Non plus ! Une fois encore, tout est dans ma tête !
Dans les années 80, on vous opposait souvent à Madonna et Michael Jackson. Aujourd’hui vous sentez-vous seul ?
Je ne me suis jamais senti en compétition avec qui que ce soit. Je suis unique, et j’entends le rester. La compétition c’est pour les autres.
Quelle vie avez-vous au quotidien ?
C’est une question intime ! Je vais vous expliquer pourquoi je ne dors presque pas. J’ai le sentiment de vivre dans un rêve éveillé. Tout ce qui se passe au quotidien, c’est tout ce dont j’ai toujours rêvé quand j’étais enfant. J’ai peur de dormir, parce que je crains que tout cela s’arrête.
Avez-vous dormi la nuit dernière ?
Non ! J’étais sur scène le soir, cela me procure une telle adrénaline, une telle énergie que je ne veux pas quitter cet état second.
Avez-vous une existence rock’n’roll ?
C’est trop privé comme question, je ne peux pas vous répondre.
Que pensez-vous de la scène hip-hop qui se revendique souvent de vous ?

### Un bloc de données
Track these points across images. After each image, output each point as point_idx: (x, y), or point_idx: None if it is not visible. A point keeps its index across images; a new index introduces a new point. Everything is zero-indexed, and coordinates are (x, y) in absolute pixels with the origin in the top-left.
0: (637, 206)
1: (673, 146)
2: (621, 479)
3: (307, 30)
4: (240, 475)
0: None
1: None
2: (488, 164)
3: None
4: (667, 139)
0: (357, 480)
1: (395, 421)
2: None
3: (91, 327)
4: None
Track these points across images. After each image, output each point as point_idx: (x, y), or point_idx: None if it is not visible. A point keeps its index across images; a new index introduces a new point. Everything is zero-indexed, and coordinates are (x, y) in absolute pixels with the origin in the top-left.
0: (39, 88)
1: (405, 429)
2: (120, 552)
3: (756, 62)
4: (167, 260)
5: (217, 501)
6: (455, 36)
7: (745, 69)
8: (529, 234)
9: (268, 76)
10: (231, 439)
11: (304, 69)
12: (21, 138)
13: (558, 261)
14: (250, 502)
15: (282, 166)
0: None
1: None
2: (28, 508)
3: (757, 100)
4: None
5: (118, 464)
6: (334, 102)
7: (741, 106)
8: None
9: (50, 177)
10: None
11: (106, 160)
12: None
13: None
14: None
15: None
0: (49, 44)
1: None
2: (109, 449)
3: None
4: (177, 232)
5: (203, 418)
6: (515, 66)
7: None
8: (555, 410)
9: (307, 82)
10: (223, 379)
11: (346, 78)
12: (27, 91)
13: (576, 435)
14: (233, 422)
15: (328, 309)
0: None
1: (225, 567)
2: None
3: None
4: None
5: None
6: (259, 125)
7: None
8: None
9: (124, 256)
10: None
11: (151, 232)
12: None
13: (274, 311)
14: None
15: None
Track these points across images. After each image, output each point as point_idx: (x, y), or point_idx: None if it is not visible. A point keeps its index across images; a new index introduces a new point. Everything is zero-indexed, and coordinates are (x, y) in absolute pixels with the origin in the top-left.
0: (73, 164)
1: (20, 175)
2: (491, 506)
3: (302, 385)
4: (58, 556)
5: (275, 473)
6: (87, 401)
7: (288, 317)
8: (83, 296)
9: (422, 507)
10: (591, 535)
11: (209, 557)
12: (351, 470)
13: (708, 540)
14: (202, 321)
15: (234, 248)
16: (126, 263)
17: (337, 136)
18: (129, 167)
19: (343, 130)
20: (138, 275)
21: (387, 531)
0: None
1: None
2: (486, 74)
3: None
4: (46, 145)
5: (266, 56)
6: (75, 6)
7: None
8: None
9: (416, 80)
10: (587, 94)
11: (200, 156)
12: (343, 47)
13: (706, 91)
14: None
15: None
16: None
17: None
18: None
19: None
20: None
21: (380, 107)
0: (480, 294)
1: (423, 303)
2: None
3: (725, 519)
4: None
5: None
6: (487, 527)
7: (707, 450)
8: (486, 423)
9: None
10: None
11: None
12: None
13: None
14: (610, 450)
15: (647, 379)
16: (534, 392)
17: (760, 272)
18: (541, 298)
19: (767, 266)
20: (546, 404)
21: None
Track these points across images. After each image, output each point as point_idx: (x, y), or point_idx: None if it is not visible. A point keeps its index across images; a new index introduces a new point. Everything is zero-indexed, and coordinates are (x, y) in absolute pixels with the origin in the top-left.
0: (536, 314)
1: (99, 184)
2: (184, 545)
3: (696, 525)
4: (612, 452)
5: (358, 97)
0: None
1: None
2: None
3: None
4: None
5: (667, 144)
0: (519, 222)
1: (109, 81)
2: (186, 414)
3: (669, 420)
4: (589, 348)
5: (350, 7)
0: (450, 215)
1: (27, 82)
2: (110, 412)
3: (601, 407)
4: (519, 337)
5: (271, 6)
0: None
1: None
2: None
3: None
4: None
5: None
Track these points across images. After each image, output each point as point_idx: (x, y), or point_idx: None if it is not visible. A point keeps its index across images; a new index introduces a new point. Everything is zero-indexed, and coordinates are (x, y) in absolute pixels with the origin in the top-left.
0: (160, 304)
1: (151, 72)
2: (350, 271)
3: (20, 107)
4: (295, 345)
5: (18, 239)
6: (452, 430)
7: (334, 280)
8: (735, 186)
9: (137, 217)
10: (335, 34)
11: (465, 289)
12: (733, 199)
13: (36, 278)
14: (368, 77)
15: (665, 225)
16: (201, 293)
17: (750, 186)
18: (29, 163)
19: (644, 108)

### Actions à mener
**A)** Reformulez de façon plus concise le paragraphe de l'entretien qui commence par « C’est une question intime ! », sans perdre ses faits principaux.
**B)** Transcrivez fidèlement le passage de l'entretien qui s'ouvre sur les mots contenant « Avez-vous dormi la » et se termine par « pas vous répondre. ».

### Réponses par tâche
**A)** C’est une question intime. Je ne dors presque pas, car j’ai l’impression de vivre un rêve éveillé : mon quotidien correspond à tout ce dont je rêvais enfant, et j’ai peur de dormir de crainte que tout cela s’arrête.

**B)**
Avez-vous dormi la nuit dernière ?
Non ! J’étais sur scène le soir, cela me procure une telle adrénaline, une telle énergie que je ne veux pas quitter cet état second.
Avez-vous une existence rock’n’roll ?
C’est trop privé comme question, je ne peux pas vous répondre.